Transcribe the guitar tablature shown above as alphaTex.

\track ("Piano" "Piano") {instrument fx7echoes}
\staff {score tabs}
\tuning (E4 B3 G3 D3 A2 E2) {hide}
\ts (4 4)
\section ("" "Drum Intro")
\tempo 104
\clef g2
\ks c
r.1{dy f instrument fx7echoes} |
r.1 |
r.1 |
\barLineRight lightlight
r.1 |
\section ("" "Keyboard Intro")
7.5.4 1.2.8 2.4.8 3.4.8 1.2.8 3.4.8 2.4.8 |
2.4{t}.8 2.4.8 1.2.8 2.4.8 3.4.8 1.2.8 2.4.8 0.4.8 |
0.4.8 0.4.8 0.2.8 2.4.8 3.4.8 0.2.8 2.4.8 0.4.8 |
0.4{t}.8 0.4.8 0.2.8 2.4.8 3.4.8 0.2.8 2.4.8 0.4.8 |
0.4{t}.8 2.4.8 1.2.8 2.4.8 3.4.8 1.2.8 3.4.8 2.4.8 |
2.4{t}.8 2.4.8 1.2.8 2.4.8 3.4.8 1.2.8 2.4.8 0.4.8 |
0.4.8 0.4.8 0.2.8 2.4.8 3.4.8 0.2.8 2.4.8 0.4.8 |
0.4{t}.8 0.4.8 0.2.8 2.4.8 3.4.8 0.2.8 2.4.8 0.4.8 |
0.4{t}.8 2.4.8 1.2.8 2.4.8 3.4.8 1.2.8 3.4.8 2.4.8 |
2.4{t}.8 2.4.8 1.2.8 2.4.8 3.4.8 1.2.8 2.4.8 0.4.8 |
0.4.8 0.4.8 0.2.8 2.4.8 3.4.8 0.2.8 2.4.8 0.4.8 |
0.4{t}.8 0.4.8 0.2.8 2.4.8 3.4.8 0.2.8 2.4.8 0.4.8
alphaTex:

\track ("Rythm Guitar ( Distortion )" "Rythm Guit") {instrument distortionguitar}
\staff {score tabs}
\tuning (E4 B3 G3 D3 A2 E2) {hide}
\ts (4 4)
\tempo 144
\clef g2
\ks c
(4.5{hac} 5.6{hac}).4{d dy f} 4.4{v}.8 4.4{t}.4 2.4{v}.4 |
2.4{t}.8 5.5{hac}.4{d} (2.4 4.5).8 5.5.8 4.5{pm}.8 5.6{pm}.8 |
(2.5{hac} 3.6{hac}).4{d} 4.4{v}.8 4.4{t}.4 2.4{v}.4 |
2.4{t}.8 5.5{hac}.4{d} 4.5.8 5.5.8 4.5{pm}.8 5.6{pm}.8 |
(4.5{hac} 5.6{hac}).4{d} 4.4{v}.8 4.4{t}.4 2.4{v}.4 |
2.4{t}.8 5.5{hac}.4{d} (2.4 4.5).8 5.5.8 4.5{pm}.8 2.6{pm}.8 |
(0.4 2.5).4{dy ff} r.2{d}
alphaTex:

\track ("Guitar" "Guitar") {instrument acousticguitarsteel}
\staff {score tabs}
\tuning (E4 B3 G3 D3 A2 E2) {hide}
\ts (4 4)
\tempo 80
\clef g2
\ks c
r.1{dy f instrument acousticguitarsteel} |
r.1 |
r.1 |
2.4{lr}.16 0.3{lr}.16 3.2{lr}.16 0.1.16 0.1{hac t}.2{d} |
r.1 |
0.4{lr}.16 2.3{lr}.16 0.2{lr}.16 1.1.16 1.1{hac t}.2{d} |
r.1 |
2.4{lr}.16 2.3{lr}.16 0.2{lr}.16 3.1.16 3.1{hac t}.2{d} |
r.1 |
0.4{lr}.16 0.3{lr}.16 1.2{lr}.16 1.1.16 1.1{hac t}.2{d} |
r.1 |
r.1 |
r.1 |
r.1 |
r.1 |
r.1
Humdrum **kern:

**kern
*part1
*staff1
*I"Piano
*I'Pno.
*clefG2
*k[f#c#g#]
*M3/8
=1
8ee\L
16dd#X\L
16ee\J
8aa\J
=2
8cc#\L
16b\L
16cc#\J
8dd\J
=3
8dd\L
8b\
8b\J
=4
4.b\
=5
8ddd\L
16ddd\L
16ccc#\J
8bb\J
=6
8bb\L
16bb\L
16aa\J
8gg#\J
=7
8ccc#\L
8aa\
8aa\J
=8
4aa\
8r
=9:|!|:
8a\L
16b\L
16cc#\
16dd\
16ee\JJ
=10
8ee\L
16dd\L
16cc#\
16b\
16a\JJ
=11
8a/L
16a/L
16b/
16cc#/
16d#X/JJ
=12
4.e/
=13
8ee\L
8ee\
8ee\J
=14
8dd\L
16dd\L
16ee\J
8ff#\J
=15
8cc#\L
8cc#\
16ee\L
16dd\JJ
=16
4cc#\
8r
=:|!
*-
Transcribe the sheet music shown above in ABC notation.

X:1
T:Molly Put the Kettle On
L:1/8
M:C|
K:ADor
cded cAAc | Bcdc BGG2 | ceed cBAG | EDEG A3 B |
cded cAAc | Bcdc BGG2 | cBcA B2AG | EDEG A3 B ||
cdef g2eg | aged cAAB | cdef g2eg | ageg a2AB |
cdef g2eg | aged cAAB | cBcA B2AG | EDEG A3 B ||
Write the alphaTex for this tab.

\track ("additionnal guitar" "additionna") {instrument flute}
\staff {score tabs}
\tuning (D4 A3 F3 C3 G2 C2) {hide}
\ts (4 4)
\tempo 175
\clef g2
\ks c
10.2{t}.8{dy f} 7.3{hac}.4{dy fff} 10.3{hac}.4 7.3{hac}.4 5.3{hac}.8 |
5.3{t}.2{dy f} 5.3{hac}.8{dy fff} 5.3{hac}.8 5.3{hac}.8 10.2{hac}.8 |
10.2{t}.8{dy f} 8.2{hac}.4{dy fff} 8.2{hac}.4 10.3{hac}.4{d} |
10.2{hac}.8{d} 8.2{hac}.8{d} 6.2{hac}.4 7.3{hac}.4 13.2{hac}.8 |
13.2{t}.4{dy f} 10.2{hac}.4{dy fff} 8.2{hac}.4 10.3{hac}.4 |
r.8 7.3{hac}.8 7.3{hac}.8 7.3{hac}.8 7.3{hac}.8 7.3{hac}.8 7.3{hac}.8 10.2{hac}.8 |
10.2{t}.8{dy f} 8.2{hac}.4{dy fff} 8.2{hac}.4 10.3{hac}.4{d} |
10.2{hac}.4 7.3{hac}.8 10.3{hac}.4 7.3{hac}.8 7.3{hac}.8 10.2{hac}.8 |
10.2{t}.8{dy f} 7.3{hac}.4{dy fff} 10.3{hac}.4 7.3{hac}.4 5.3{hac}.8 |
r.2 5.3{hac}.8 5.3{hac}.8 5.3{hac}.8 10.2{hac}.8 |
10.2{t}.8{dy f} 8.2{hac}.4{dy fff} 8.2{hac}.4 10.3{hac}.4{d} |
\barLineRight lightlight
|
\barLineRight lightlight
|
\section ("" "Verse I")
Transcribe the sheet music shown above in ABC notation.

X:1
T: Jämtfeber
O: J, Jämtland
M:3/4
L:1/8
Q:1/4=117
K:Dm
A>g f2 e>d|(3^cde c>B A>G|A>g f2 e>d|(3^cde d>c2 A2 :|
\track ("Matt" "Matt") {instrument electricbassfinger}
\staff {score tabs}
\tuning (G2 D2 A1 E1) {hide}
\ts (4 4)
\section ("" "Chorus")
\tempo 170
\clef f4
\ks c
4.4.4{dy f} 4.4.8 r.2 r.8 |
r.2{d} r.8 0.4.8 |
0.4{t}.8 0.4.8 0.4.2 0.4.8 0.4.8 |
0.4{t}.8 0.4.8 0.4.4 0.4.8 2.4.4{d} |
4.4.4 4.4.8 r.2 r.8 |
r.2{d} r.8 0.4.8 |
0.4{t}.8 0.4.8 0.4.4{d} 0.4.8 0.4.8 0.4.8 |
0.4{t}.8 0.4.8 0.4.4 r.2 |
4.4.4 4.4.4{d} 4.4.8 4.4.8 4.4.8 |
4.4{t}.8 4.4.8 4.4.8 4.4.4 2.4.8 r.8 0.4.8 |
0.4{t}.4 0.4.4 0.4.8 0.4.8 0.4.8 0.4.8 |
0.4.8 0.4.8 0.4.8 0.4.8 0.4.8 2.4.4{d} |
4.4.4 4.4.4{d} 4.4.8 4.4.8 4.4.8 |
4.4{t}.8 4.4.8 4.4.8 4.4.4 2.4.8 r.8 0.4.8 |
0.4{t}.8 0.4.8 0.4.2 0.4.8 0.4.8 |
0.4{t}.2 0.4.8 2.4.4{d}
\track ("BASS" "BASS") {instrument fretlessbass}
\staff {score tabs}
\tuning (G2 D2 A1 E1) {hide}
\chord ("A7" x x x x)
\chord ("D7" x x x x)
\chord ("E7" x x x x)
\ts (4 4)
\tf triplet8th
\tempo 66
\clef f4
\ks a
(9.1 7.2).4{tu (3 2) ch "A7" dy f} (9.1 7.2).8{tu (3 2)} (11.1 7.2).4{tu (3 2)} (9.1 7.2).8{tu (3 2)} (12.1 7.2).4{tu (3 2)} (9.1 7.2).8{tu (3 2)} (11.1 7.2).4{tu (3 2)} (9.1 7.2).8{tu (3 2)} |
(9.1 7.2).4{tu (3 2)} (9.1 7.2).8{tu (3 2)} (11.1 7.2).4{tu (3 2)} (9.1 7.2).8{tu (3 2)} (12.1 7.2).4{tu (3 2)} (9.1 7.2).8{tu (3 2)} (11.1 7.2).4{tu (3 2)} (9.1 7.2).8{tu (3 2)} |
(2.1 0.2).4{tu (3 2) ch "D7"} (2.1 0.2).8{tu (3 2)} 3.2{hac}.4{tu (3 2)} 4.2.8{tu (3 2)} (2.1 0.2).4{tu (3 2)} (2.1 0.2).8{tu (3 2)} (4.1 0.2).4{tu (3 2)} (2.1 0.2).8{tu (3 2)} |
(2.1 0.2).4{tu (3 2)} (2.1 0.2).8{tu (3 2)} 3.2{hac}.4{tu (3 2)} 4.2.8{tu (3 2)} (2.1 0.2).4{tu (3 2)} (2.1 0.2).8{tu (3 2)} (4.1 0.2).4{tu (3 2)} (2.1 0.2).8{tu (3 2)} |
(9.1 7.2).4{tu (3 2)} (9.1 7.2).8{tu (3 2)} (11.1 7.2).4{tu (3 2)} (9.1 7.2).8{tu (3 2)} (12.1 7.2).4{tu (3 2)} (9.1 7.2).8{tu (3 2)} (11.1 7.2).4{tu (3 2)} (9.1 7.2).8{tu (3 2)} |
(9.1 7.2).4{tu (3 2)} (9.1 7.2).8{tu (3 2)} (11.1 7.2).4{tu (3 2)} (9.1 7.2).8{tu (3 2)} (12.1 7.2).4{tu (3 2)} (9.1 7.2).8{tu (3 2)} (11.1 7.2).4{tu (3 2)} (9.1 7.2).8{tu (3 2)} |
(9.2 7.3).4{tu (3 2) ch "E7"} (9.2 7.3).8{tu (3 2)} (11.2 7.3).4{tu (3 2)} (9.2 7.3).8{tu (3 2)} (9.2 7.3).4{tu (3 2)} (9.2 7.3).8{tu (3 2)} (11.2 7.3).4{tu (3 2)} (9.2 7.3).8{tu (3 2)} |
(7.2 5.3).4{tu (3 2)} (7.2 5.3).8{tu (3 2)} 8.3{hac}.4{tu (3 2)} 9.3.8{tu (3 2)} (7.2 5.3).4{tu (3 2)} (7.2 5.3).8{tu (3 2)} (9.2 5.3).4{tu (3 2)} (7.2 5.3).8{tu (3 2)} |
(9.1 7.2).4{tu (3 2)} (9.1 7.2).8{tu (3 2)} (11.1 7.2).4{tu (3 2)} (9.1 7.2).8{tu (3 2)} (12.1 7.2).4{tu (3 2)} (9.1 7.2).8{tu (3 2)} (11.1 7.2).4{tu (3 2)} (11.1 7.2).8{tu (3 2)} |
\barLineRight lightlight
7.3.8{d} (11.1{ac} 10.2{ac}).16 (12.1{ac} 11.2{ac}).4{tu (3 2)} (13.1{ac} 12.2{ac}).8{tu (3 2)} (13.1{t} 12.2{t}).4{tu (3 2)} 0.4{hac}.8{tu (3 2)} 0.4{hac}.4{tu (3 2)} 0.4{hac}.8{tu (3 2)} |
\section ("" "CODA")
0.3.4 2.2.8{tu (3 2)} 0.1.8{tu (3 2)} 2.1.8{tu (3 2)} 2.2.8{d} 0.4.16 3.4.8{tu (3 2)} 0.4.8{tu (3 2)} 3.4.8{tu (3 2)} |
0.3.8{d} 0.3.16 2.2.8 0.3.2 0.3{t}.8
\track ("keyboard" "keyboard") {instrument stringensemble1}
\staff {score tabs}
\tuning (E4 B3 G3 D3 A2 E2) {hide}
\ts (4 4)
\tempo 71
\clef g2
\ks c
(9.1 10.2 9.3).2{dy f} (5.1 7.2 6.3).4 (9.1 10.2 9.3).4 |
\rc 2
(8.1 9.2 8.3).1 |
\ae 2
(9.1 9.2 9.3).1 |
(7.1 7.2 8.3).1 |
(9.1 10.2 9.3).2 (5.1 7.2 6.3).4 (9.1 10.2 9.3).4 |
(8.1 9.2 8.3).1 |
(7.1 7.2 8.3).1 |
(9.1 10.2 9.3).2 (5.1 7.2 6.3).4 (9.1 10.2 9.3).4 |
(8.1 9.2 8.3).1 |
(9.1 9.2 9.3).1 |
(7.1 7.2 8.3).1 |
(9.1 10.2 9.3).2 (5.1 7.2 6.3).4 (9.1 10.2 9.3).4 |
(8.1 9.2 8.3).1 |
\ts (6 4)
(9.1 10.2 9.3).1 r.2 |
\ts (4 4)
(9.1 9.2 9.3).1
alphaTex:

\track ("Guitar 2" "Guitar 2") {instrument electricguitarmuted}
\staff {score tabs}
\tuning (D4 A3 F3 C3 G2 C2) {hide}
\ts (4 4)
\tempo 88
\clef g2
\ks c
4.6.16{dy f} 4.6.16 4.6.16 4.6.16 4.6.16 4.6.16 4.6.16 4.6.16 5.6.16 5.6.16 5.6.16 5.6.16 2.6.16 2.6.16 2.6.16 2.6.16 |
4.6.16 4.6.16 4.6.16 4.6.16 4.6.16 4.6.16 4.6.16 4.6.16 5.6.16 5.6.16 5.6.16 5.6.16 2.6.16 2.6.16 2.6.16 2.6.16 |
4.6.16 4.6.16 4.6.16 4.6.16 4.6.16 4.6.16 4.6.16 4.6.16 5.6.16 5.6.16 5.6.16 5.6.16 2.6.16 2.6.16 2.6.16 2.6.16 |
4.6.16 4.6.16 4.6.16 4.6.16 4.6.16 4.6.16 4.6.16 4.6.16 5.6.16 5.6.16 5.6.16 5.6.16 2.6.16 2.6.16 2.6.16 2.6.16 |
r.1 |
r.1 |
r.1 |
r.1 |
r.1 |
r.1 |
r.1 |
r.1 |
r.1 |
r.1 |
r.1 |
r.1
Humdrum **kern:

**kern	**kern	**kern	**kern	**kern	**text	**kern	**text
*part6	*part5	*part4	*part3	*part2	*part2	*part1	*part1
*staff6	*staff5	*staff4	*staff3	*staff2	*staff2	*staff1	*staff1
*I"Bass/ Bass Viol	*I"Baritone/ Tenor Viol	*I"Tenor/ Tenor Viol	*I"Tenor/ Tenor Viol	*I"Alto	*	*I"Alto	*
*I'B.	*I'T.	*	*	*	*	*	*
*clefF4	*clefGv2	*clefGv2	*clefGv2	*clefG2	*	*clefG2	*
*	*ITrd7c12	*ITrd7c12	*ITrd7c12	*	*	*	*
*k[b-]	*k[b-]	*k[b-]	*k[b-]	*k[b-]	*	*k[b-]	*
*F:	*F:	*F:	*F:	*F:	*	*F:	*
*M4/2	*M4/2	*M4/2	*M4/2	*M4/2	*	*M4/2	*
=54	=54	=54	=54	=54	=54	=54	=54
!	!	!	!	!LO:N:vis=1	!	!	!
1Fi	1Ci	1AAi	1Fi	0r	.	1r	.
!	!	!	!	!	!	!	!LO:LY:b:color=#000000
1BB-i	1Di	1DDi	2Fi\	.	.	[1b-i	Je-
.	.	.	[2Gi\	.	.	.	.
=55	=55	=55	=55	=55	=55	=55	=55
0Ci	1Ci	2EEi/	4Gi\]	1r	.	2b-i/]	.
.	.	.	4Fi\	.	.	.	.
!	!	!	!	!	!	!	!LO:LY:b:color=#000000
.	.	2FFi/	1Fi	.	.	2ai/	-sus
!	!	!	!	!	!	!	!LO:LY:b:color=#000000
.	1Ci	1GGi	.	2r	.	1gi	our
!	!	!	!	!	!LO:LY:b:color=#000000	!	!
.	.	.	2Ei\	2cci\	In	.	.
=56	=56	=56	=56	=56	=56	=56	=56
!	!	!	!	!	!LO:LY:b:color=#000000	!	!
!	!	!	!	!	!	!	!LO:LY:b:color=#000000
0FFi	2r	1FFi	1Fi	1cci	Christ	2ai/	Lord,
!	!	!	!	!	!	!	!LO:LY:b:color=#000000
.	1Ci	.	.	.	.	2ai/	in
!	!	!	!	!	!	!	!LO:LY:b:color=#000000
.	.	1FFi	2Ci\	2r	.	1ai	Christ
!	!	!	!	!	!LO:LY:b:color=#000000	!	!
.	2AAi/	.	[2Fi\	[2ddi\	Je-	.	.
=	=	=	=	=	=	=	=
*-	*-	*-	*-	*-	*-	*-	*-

WORK TO COMPLETE: Please find every line in the data above that contains the string "acousticguitarsteel", and copy each one. Case counts.

ANSWER TO THIS PROBLEM:
\track ("Guitar" "Guitar") {instrument acousticguitarsteel}
r.1{dy f instrument acousticguitarsteel} |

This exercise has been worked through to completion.